So, you’ve spent large sums of money investing in the latest next-generation firewall with IPS, application visibility and anti-malware features, your firewall rules are locked down to the bare minimum required and you have implemented two-factor authentication for all of your VPN traffic. That’s great! But what are you doing about internal security?
Too often organisations seem to get tunnel vision and focus exclusively around perimeter security. Don’t get me wrong – perimeter security is incredibly important, however it is not the only area of the network that requires your attention. Too many networks lack any kind of access control on their internal wired network leaving it open to anyone who can plug a device into it.
“Our office is physically secure – therefore this isn’t a problem. We have a policy to challenge anyone we don’t recognise”

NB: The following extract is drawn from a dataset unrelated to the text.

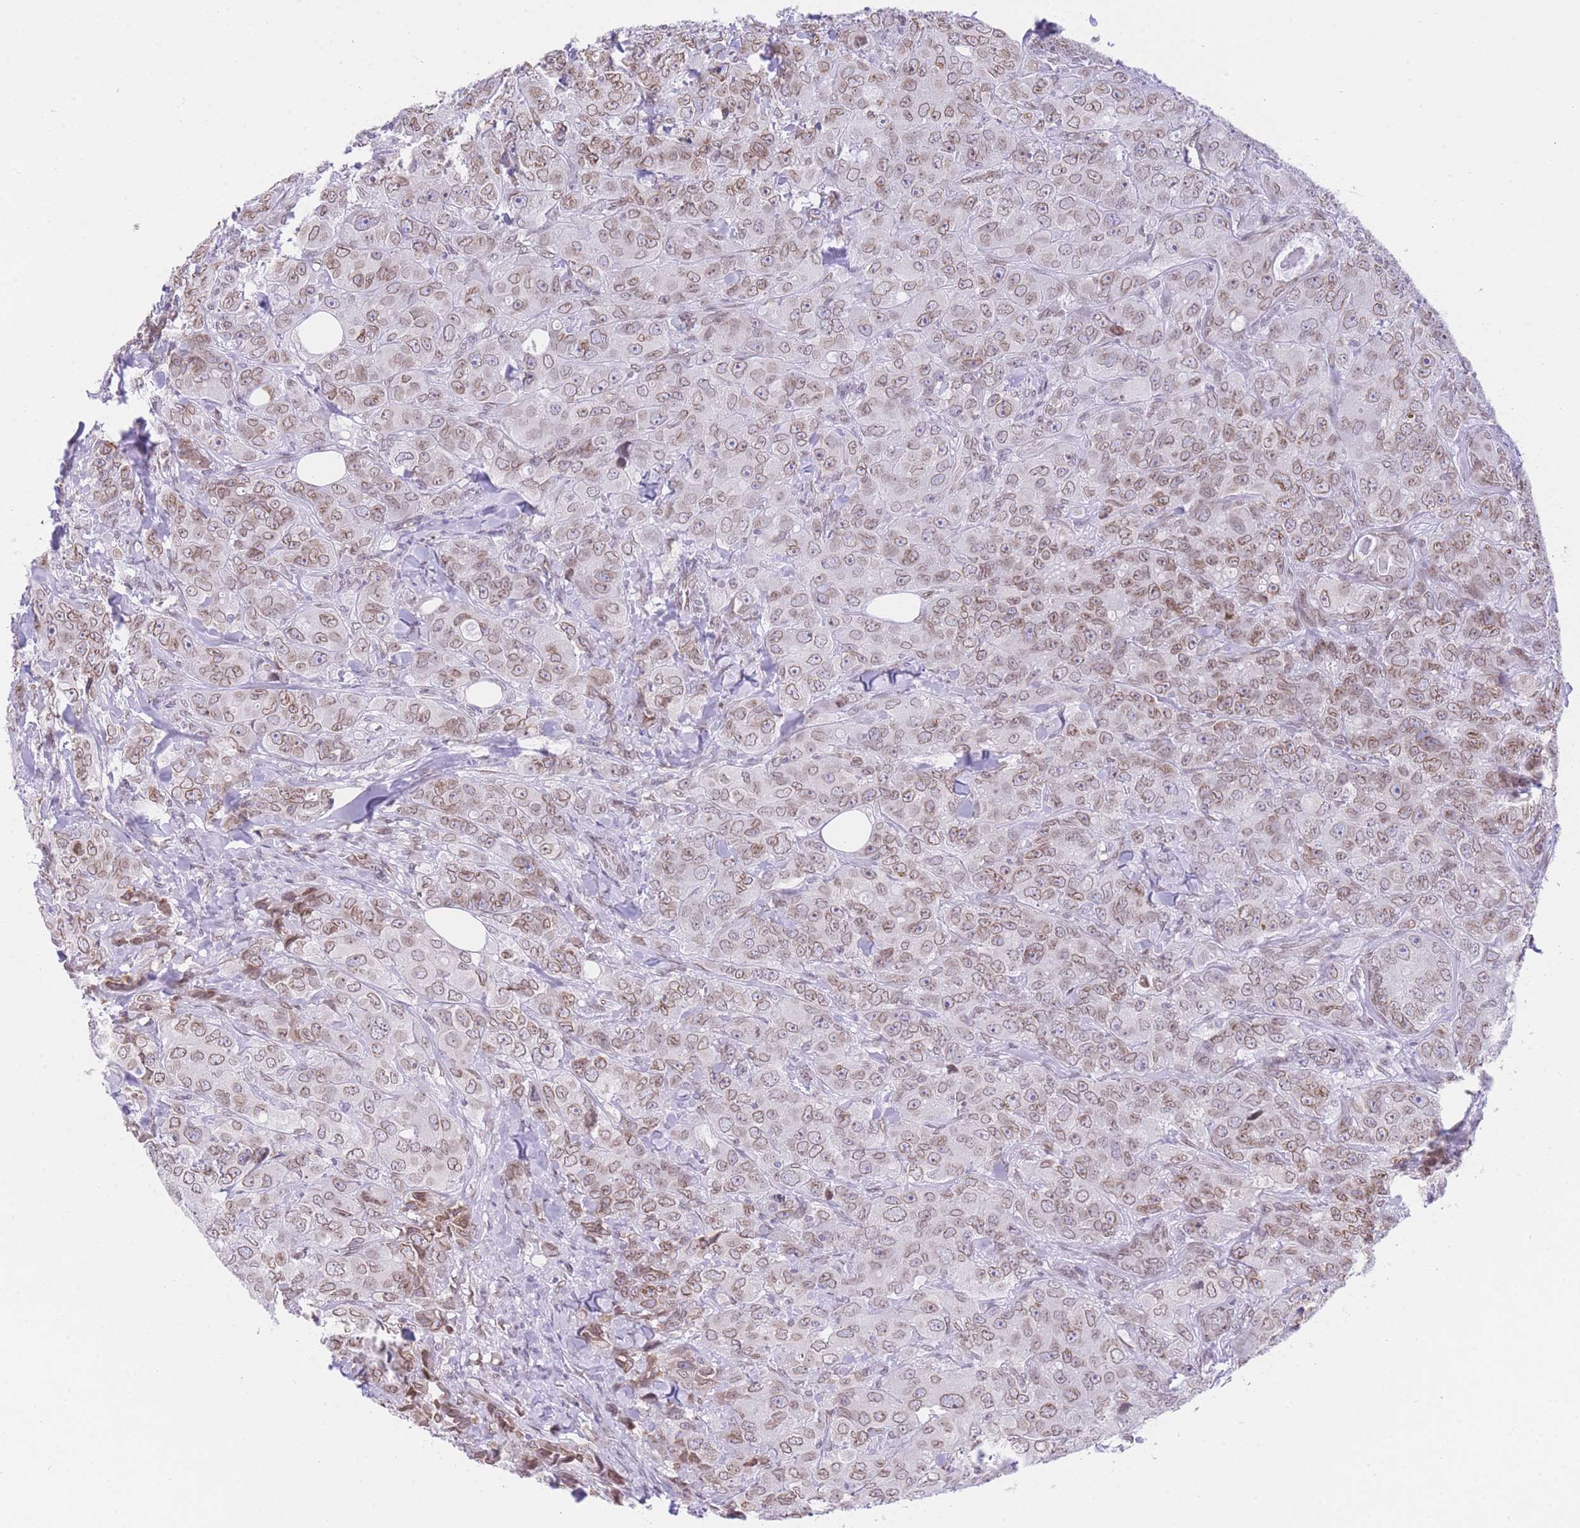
{"staining": {"intensity": "moderate", "quantity": ">75%", "location": "cytoplasmic/membranous,nuclear"}, "tissue": "breast cancer", "cell_type": "Tumor cells", "image_type": "cancer", "snomed": [{"axis": "morphology", "description": "Duct carcinoma"}, {"axis": "topography", "description": "Breast"}], "caption": "Tumor cells demonstrate medium levels of moderate cytoplasmic/membranous and nuclear positivity in approximately >75% of cells in breast cancer (intraductal carcinoma).", "gene": "OR10AD1", "patient": {"sex": "female", "age": 43}}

You may well have a policy, but how often do you actually think this is applied in real life? In general, us humans like to avoid confrontation and the idea of walking up to a complete stranger, asking them who they are and why they are here is enough to put a lot of people off taking any action. Sure, there will be exceptions to this and certain organisations with more stringent requirements implement this aggressively, but I imagine the more common theme is for people to just walk on by. What about the smartly dressed person in the suit walking behind you through the door, or the one carrying the heavy box – are your employees going to challenge them or just smile and hold the door for them to be polite?
The point I am alluding to here is that if an attacker wanted to gain physical access to your wired network it is (in a lot of cases) relatively trivial to do. This tells us a couple of things – firstly a good physical security policy is important and auditing this to ensure it is adhered to is equally important. Secondly, you need an additional line of defence against this – something to catch those who could manage to get physical access.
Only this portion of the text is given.